7. The control device according to claim 1 wherein said first color clock, said second color clock and said third color clock substantially have the same duty cycle of 50%.

8. The control device according to claim 1 wherein said first color clock, said second color clock and said third color clock have the same frequency.

9. The control device according to claim 8 wherein the frequency of said first color clock, said second color clock and said third color clock is ⅓ the frequency of said pixel clock.

10. The control device according to claim 9 wherein said first phase difference and said second phase difference are both 120 degrees.

11. The control device according to claim 1 wherein said control device is integrated in a display controller along with the image processing circuit.

12. A method for processing a pixel clock and color data to be displayed on the delta panel, comprising steps of:

generating a first color clock, a second color clock and a third color clock having respective frequencies smaller than the frequency of a pixel clock and having a predetermined phase difference therebetween, and outputting said first color clock, said second color clock and said third color clock to the delta panel according to said pixel clock; and

outputting a first color data, a second color data, and a third color data to be displayed on the delta panel according to said pixel clock.

13. The method according to claim 12 wherein said first color clock, said second color clock and said third color clock are generated according to said pixel clock.

14. The method according to claim 12 wherein said first color clock, said second color clock and said third color clock substantially have the same frequency and 50% duty cycle.

15. The method according to claim 12 wherein the frequency of said first color clock, said second color clock and said third color clock is ⅓ the frequency of said pixel clock.

16. The method according to claim 12 wherein said predetermined phase difference between every two of said first color clock, said second color clock and said third color clock is substantially 120 degrees.

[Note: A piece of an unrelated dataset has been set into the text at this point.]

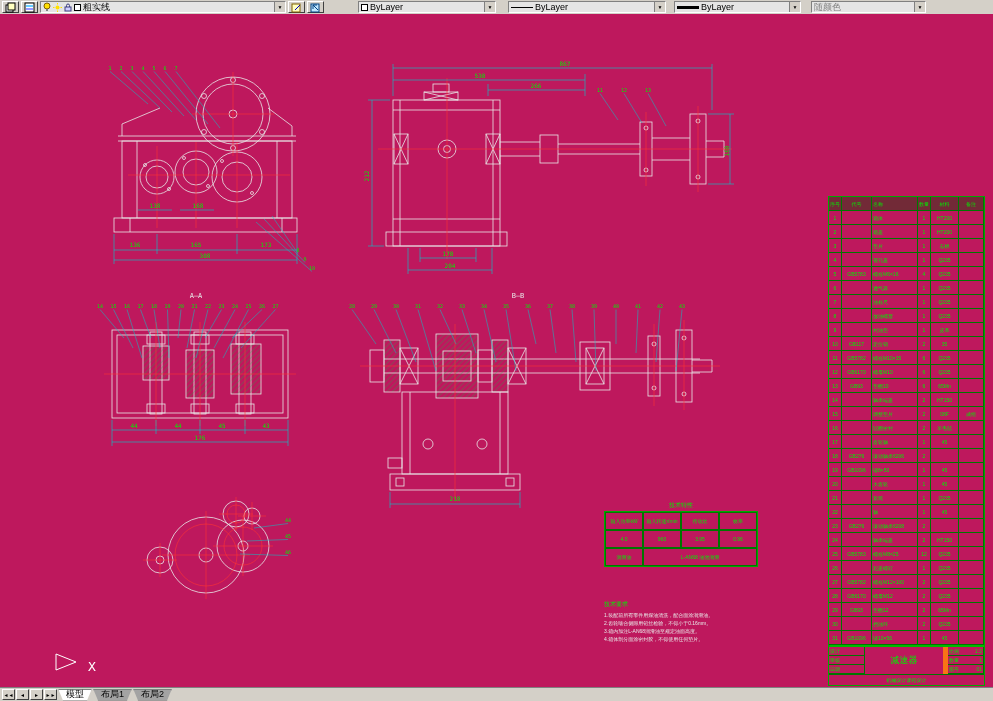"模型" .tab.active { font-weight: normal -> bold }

17. The method according to claim 12 wherein said first color data, said second color data and said third color data are sequentially displayed on the delta panel according to alternately occurring rising edges of said first color clock, said second color clock and said third color clock, respectively.

18. The method according to claim 17 wherein each of said rising edges of said first color clock, said second color clock and said third color clock is synchronized with a rising edge of said pixel clock.

19. The method according to claim 17 wherein each of said rising edges of said first color clock, said second color clock and said third color clock is synchronized with a falling edge of said pixel clock.

20. The method according to claim 12 further comprising a step of:

inverting each of said first color clock, said second color clock and said third color clock to generate a first inverted color clock, a second inverted color clock and a third inverted color clock in response to a field signal.

21. The method according to claim 20 further comprising a step of:

alternately displaying said first color data, said second color data and said third color data to the delta panel according to alternately occurring rising edges of said first inverted color clock, said second inverted color clock and said third inverted color clock, respectively.